Sonsuz Mesafelerin Ebedi Sükutu

Ayrı olma duygusu, huzursuzluk, takatsizlik, içinde sevgi bulunmayan her eylemin geçici ve periyodik oluşu gibidir. Bizi derin acılara götürür ve sanki asıl beklediğimiz büyük bir aşkın vuslatından ibarettir. Bütün bu manaların hep beraber aynı kıvamı almaları, tatlarının bu seviyeye çıkmaları, ruhların bu sevgiyle yumuşaması, sözlerin bu derece tatlılaşması için bilinmez ne değerli tecrübelerin neticelenmesi gerekli olmuştur.

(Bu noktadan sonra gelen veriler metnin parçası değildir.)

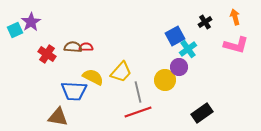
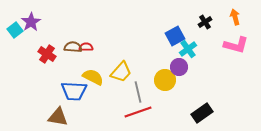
cyan square: rotated 14 degrees counterclockwise
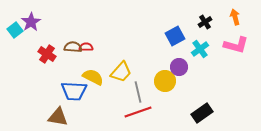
cyan cross: moved 12 px right
yellow circle: moved 1 px down
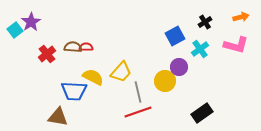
orange arrow: moved 6 px right; rotated 91 degrees clockwise
red cross: rotated 18 degrees clockwise
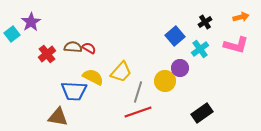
cyan square: moved 3 px left, 4 px down
blue square: rotated 12 degrees counterclockwise
red semicircle: moved 3 px right, 1 px down; rotated 32 degrees clockwise
purple circle: moved 1 px right, 1 px down
gray line: rotated 30 degrees clockwise
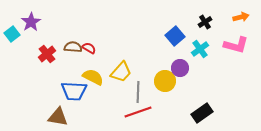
gray line: rotated 15 degrees counterclockwise
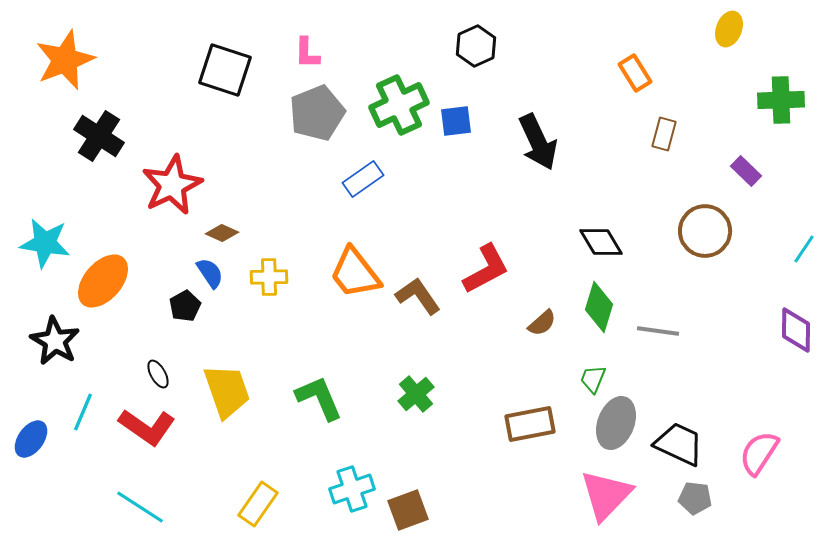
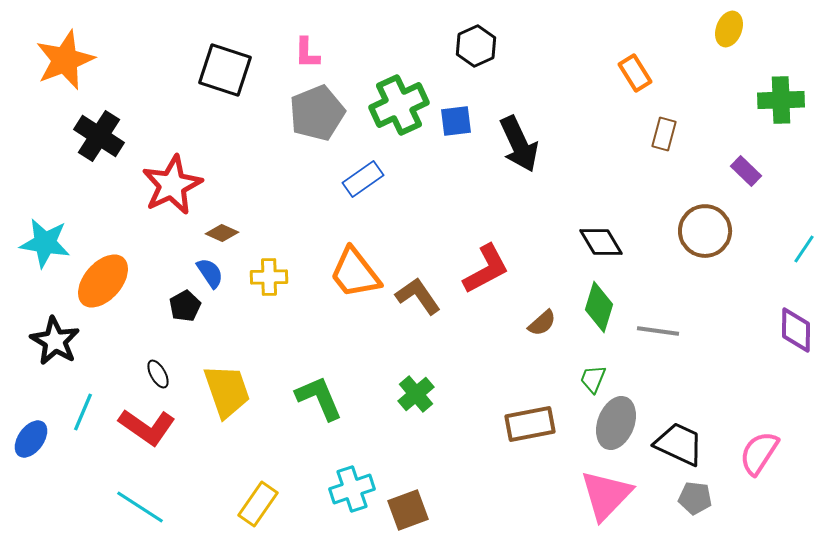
black arrow at (538, 142): moved 19 px left, 2 px down
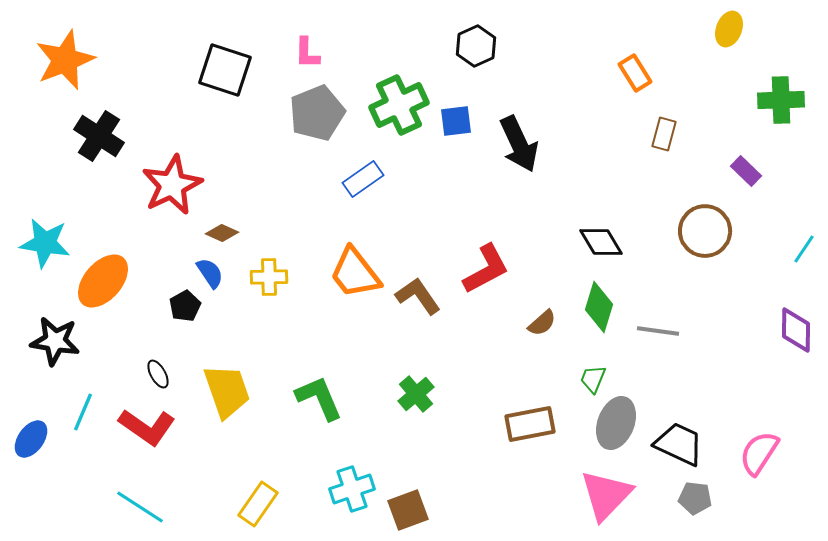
black star at (55, 341): rotated 21 degrees counterclockwise
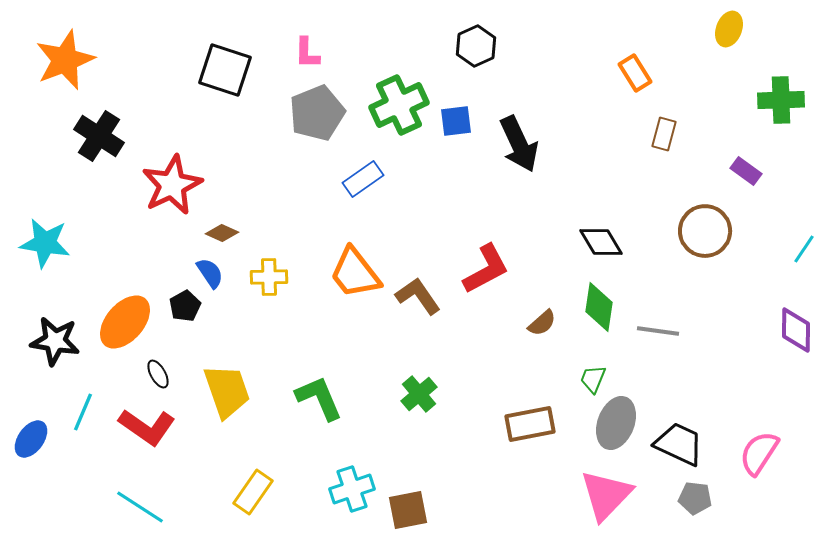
purple rectangle at (746, 171): rotated 8 degrees counterclockwise
orange ellipse at (103, 281): moved 22 px right, 41 px down
green diamond at (599, 307): rotated 9 degrees counterclockwise
green cross at (416, 394): moved 3 px right
yellow rectangle at (258, 504): moved 5 px left, 12 px up
brown square at (408, 510): rotated 9 degrees clockwise
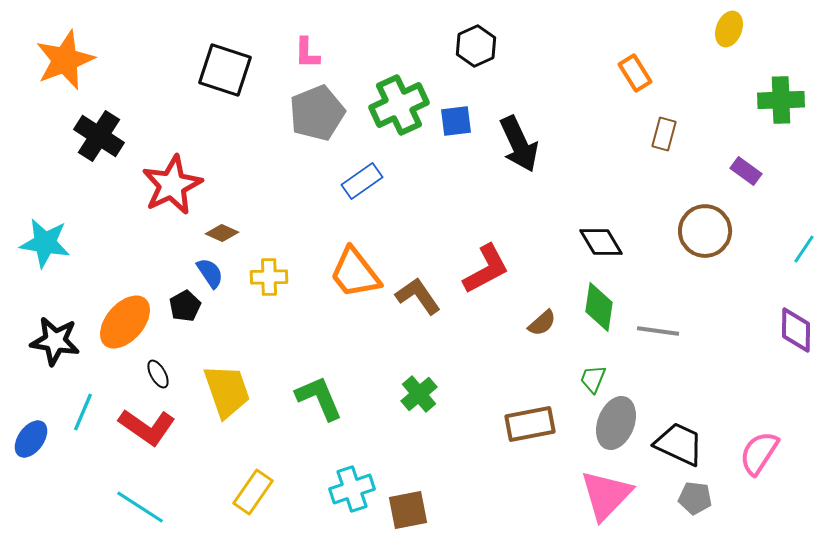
blue rectangle at (363, 179): moved 1 px left, 2 px down
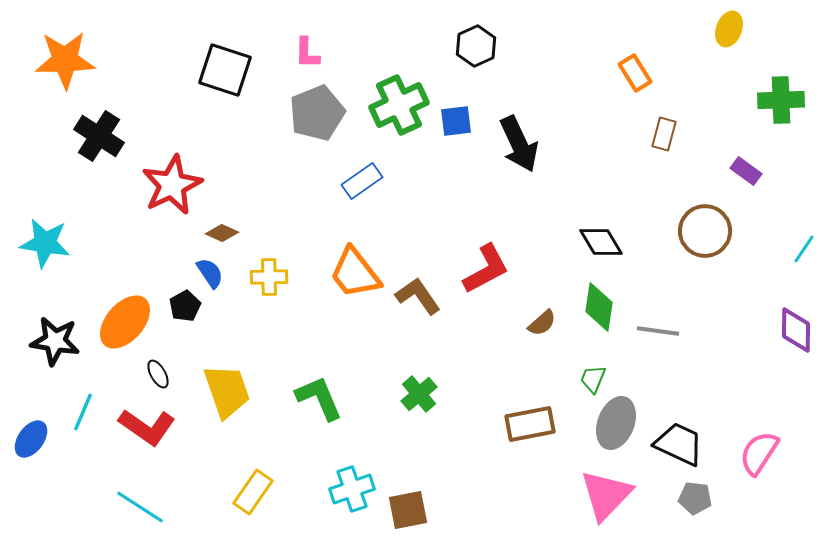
orange star at (65, 60): rotated 20 degrees clockwise
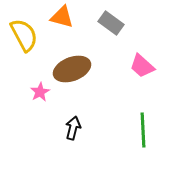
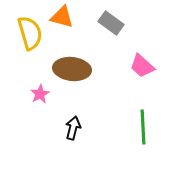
yellow semicircle: moved 6 px right, 2 px up; rotated 12 degrees clockwise
brown ellipse: rotated 27 degrees clockwise
pink star: moved 2 px down
green line: moved 3 px up
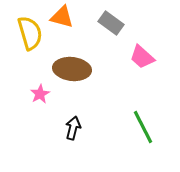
pink trapezoid: moved 9 px up
green line: rotated 24 degrees counterclockwise
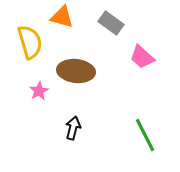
yellow semicircle: moved 9 px down
brown ellipse: moved 4 px right, 2 px down
pink star: moved 1 px left, 3 px up
green line: moved 2 px right, 8 px down
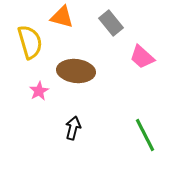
gray rectangle: rotated 15 degrees clockwise
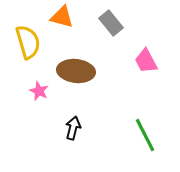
yellow semicircle: moved 2 px left
pink trapezoid: moved 4 px right, 4 px down; rotated 20 degrees clockwise
pink star: rotated 18 degrees counterclockwise
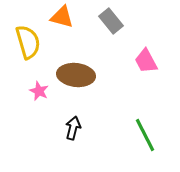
gray rectangle: moved 2 px up
brown ellipse: moved 4 px down
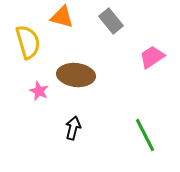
pink trapezoid: moved 6 px right, 4 px up; rotated 84 degrees clockwise
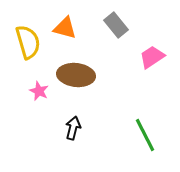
orange triangle: moved 3 px right, 11 px down
gray rectangle: moved 5 px right, 4 px down
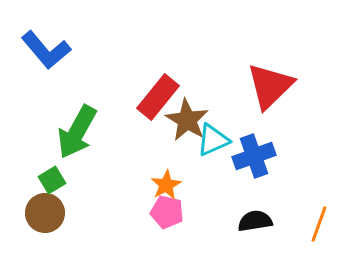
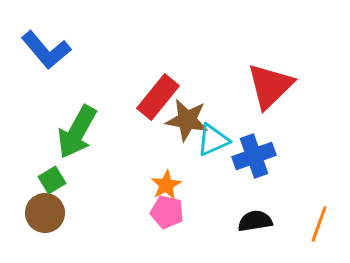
brown star: rotated 21 degrees counterclockwise
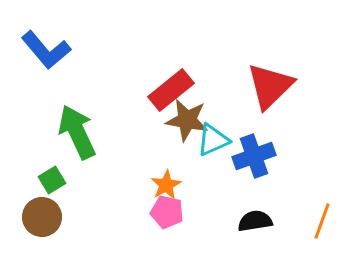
red rectangle: moved 13 px right, 7 px up; rotated 12 degrees clockwise
green arrow: rotated 126 degrees clockwise
brown circle: moved 3 px left, 4 px down
orange line: moved 3 px right, 3 px up
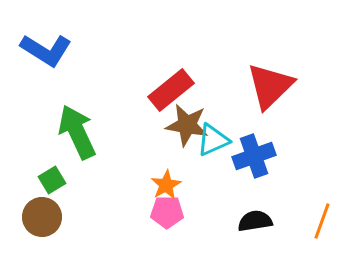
blue L-shape: rotated 18 degrees counterclockwise
brown star: moved 5 px down
pink pentagon: rotated 12 degrees counterclockwise
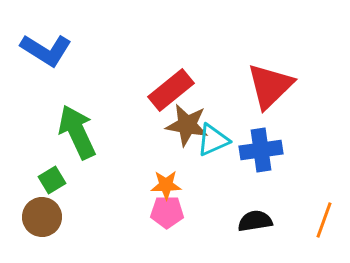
blue cross: moved 7 px right, 6 px up; rotated 12 degrees clockwise
orange star: rotated 28 degrees clockwise
orange line: moved 2 px right, 1 px up
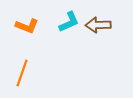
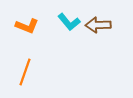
cyan L-shape: rotated 75 degrees clockwise
orange line: moved 3 px right, 1 px up
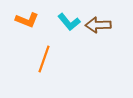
orange L-shape: moved 6 px up
orange line: moved 19 px right, 13 px up
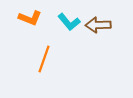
orange L-shape: moved 3 px right, 2 px up
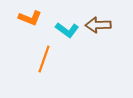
cyan L-shape: moved 2 px left, 8 px down; rotated 15 degrees counterclockwise
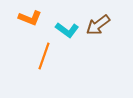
brown arrow: rotated 35 degrees counterclockwise
orange line: moved 3 px up
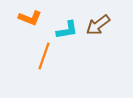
cyan L-shape: rotated 45 degrees counterclockwise
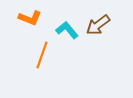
cyan L-shape: rotated 120 degrees counterclockwise
orange line: moved 2 px left, 1 px up
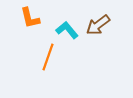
orange L-shape: rotated 55 degrees clockwise
orange line: moved 6 px right, 2 px down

Ve kim bilir, kendimizi bulmamız için ne kadar daha aramamız ve ne kadar daha acımamız gereklidir. Zira acımak gizemli tek sır ve en çok acıyan da en çok seven olduğuna göre, manevi insan sevgisinin, sevgi olduğunun bilincindeki sevginin, mevsimsiz, vaktinden önce ya da sonra daima sevilmeyi arzuladığını da eklemek yerinde olur. Mertçe davranış, derler, insanın kendini kadere bırakmasıdır, o, gelecek olana inanır yani umut ettiğine. Görülen her şeyi yumuşatarak, sevme ihtiyacımızı çoğaltır. Dünya en güzel ve yaşam en dingin olduğu zamanlarda günlük işlerden kurtulan ruhumuz en özel, en gizli varlığımıza dönmek ve aşkımıza ermek ister.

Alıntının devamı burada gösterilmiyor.